Mehmet Genç’in araştırmaya verdiği önem sonucunda ortaya çıkardığı yeni bilgi stoku, Batı’dan alınan bilgi stokunun Türkiye’de aktarılması sürecini tersine çevirmiş, Türkiye’de uzun araştırmalar sonucunda ortaya çıkmış bilgi stokunun Avrupa ve Amerika üniversiteleri başta olmak üzere birçok üniversitede Osmanlıların iktisadi ve sosyal yapısını anlamak üzere transfer edilmiştir.  Bu durum sadece Mehmet Genç’e uluslararası tanınırlık sağlamamış, Osmanlı tarihi araştırmalarına da uluslararası alanda daha fazla önem verilmesini sağlamıştır. Mehmet Genç bu çalışmaları sayesinde birçok üniversiteden davet almış, 1990 yılında Washington University bünyesinde bulunan The Center for the Study of Islamic Societies and Civilization Merkezinde Misafir Öğretim Üyesi olarak bulunarak çalışmalarını Amerika Birleşik Devletleri’nde bulunan Osmanlı tarihçileri ile paylaşmaya ve tartışmaya devam etmiştir.

Mehmet Genç’i tüm bu akademik çalışmalarının yanında önemli kılan bir diğer özelliği davet edildiği neredeyse her konuşmaya icabet etme çabası ile Osmanlı Medeniyetini üniversite dışı toplantılar ve seminerler ile de anlatma arzusudur. Yıllar boyunca başta İstanbul Üsküdar’da bulunan Altunizade Kültür ve Sanat Merkezi olmak üzere İstanbul’un birçok ilçesinde halkın katılımına açık seminerlere katılmış, farklı yaş ve sınıftan binlerce insanla doğrudan diyalog kurarak Osmanlı Medeniyetinin önemini anlatmıştır. Bu toplantılara öğrencileri ve meslektaşları ile katılmayı da ihmal etmeyen Mehmet Genç ürettiği bilgi stokunu sadece Yüksek Öğretim kurumları içinde değil, ulaşabildiği tüm kamusal alanlarda kitleler ile paylaşarak öğretimi yaygınlaştırmış, ilmi tarihçiliği istifade etmek isteyen herkesin hizmetine sunmuştur. Şüphesiz bu durumda Mehmet Genç’in Arhavi’den Arşivlere uzanan hayat hikayesinde karşılaştığı çok farklı düşünce dünyasına sahip insanlarla kurduğu iletişimin payı vardır. O zariflerin piri olarak tanınmış, her kim ile tanışmışsa zarafeti, tevazu sahipliği ve ilme verdiği büyük önem ile etki altına almış, ilmi ile amil olmuştu.

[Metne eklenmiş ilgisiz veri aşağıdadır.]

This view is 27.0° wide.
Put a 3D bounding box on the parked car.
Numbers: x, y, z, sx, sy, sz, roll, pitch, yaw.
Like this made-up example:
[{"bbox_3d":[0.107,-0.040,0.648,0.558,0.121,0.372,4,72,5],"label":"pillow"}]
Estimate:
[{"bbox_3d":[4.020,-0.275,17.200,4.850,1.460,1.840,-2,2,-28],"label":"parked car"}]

Mehmet Genç’in tarihçiler için açtığı yol başta öğrencileri olmak üzere birçok Osmanlı tarihçisi tarafından takip ediliyor. Onun Osmanlı iktisat ve sosyal tarihi hakkında verdiği cevaplardan daha önemli olan sorular üretme biçimi, arşiv belgelerini iktisat ve tarih ilminin yazılı kaynakları ile mükemmel biçimde harmanlama yöntemi onu takip eden tarihçilere ilham kaynağı olmaya devam ediyor. Her zaman da olacaktır. Bu yüzden Osmanlı medeniyetinin tam anlamıyla kavranması ve anlaşılması için Mehmet Genç’in çalışmaları yol gösterici olmaya devam edecektir. Fakat bu Mehmet Genç’in çalışmalarını yalnızca iltifat ile değerlendirmek yoluyla değil, tenkit yöntemiyle geliştirmeyi de gerektirmektedir. Mehmet Genç’in kendi çalışmaları hakkında yapılan bir toplantıda sunduğu “Yaptıklarım Yapacaklarımın Yan Ürünüdür” isimli bildirisinde söylediği şu sözler onun ilmi çalışmalara bakış açısını da açıklıkla göstermektedir.

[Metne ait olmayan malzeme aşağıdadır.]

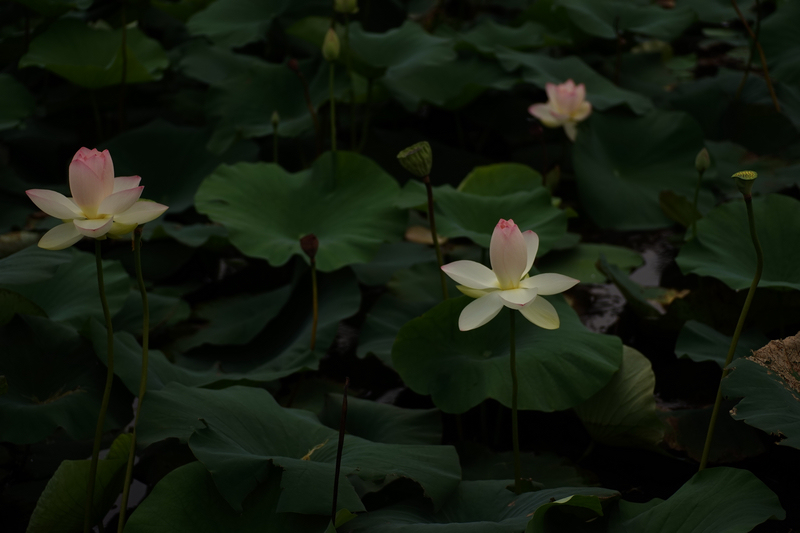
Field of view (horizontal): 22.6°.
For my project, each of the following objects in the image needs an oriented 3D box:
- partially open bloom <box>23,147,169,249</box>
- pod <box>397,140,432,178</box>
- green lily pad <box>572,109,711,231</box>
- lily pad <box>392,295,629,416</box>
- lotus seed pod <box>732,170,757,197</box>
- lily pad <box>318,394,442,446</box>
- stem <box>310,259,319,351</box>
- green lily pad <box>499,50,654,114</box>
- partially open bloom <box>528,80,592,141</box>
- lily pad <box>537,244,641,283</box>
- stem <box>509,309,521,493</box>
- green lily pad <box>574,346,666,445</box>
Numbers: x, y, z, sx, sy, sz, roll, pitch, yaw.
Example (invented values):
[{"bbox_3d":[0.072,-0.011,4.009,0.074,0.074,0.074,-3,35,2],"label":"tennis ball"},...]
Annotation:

“Buraya gelirken dört kişi olacak diye biliyordum. Malum dört kişi İslam anlayışına göre cenaze gömmenin asgari ekibidir. Son anda beşe çıkarılmış olması ekibin gömme liyakatini güçleştirmiyor, aksine güçlendiriyor. Henüz ölmediğime göre, korktuğum diri diri gömülmekti. Entelektüel alimlerden, doğrusu, bu da beklenirdi. Hakkımda iyiliklerden oluşan konuşmalarla yetinselerdi, bu herhalde gömme törenidir diye düşünecektim. Ama böyle yapmadılar. Şüphesiz büyük iltifatları da ihtiva eden tahlil ve yorumlarına tenkitlerini de eklemeyi ihmal etmediler. Bunlardan ufuk açıcı birçok yeni fikirler edindiğimi itiraf etmeliyim.”.